Common mistakes I see in new auditor training programs

Started by Randy Dawson — 1 year ago — 15 views
After reviewing training programs at several firms across Tennessee and surrounding states, I'm seeing some recurring issues that limit new auditor effectiveness. Thought I'd share observations and see if others notice similar patterns. Biggest problem: rushing to software training before building foundational utility knowledge. Too many programs teach people to use audit software without understanding what they're actually analyzing. Result is auditors who can run reports but can't interpret results or spot red flags that software might miss. Takes 2-3 years to unlearn bad habits versus 6 months to build good ones from the start.
Randy - absolutely agree on the foundation issue. Here in Memphis I see junior auditors who can navigate billing software like pros but couldn't explain why a customer's demand charge doubled during low-usage months. They're taught to look for percentage variances without understanding what causes legitimate bill fluctuations versus actual errors. I've started requiring 40 hours of tariff reading and bill analysis before they touch any software. Slower start but much better long-term results. What other patterns are you seeing?
Second major issue I see: inadequate customer communication training. Technical skills get 90% of training time, professional skills get maybe 10%. Then we wonder why customers complain about auditors being rude, pushy, or unable to explain findings clearly. Had a client last month refuse to work with one of our junior auditors because he couldn't explain a $3,200 billing error without using technical jargon. Lost credibility and nearly lost the account. Communication skills aren't optional - they're core competencies that should be emphasized from day one.
Paula's communication point hits home.
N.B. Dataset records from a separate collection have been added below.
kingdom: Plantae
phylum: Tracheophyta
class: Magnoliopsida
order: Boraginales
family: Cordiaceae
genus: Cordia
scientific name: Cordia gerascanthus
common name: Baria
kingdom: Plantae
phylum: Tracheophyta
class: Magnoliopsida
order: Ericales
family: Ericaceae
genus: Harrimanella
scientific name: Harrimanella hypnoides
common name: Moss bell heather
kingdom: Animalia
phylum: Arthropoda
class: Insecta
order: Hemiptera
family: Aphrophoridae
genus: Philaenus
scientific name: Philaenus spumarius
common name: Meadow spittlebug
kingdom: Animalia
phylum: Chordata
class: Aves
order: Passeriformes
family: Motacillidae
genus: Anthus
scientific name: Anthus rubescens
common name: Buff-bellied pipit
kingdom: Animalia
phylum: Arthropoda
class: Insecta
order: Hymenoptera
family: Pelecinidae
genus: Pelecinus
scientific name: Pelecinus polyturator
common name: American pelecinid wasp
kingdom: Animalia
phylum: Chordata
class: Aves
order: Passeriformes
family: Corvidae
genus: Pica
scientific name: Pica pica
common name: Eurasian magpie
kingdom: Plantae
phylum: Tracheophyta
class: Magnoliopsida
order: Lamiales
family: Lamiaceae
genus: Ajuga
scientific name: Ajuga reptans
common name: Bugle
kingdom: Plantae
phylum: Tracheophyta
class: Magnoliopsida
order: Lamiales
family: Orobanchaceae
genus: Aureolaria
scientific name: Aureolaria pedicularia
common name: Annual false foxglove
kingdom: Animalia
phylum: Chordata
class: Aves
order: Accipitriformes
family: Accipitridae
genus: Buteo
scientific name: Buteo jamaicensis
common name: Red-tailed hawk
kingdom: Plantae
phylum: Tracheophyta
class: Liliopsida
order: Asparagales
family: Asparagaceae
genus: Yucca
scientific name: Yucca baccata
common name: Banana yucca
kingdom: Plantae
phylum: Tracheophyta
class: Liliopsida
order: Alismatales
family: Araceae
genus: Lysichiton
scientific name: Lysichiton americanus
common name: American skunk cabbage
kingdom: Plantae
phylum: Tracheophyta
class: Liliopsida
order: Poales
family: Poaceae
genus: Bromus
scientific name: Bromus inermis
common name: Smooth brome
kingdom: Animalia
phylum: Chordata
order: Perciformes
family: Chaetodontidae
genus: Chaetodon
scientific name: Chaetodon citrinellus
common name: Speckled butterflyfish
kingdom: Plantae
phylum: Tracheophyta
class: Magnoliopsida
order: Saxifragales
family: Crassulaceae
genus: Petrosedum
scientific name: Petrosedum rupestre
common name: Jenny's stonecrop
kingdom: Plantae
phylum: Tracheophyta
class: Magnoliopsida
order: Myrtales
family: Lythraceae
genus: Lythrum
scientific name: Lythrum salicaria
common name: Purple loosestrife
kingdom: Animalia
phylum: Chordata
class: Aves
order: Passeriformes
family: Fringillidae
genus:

Georgia Power territory work requires constant customer interaction and I've learned that technical accuracy means nothing if you can't build trust and explain findings clearly. Third issue I'd add: insufficient emphasis on documentation standards. New auditors often focus on finding errors but don't document their analysis process well enough for review or potential disputes. I require detailed audit trails showing exactly how they reached conclusions, including dead ends and eliminated possibilities. Builds analytical rigor and protects everyone if findings are challenged later.
Eleanor makes a great point about documentation. I'd add another pattern: unrealistic productivity expectations during training. Firms want new auditors billing hours quickly, so training gets compressed or skipped entirely. Better to invest 3-4 months in proper foundation building than spend 2 years fixing mistakes and rebuilding customer relationships. TVA territory work is complex enough without rushing people into situations they're not prepared for. Quality training takes time, and clients deserve auditors who actually understand what they're doing, not just people who can generate reports.
Dale hits a crucial point about productivity pressure. I see firms cutting training corners to get people billable faster, then spending more time fixing problems than proper training would have taken. Fifth pattern: lack of ongoing mentorship after initial training. People complete a 6-week program then get thrown into complex audits with minimal support. Junior auditors need decreasing supervision over 12-18 months, not just initial training then sink-or-swim independence. Mentorship is an investment that pays dividends in auditor quality and retention.
Randy - this thread is gold. Question: what would you consider ideal training timeline for someone with general business background but new to utility auditing? I'm designing a program for Pacific Power territory work and want to avoid these pitfalls. Thinking 2 weeks utility fundamentals, 3 weeks rate analysis, 2 weeks software, then 6 months supervised fieldwork with weekly mentorship sessions. Too conservative or about right for building solid foundation?
Duane - your timeline looks solid for comprehensive training. I'd add two elements: customer service/communication module early in the process, and quarterly assessments during the supervised period with clear competency benchmarks. Also consider pairing each trainee with an experienced auditor for their first 50-75 customer interactions. Shadowing builds confidence and professional judgment better than classroom instruction. The firms doing this right treat training as 12-month investment, not 6-week expense. Your approach should produce much better long-term results.
This whole discussion reinforces why CUBA certification matters so much. Standardized competency requirements force better training programs. Too many firms wing it with informal training that varies wildly in quality. Randy, appreciate you sharing these observations - helps those of us developing training programs avoid common mistakes. The industry benefits when we all commit to higher standards for new auditor development. Professional certification should be the norm, not the exception.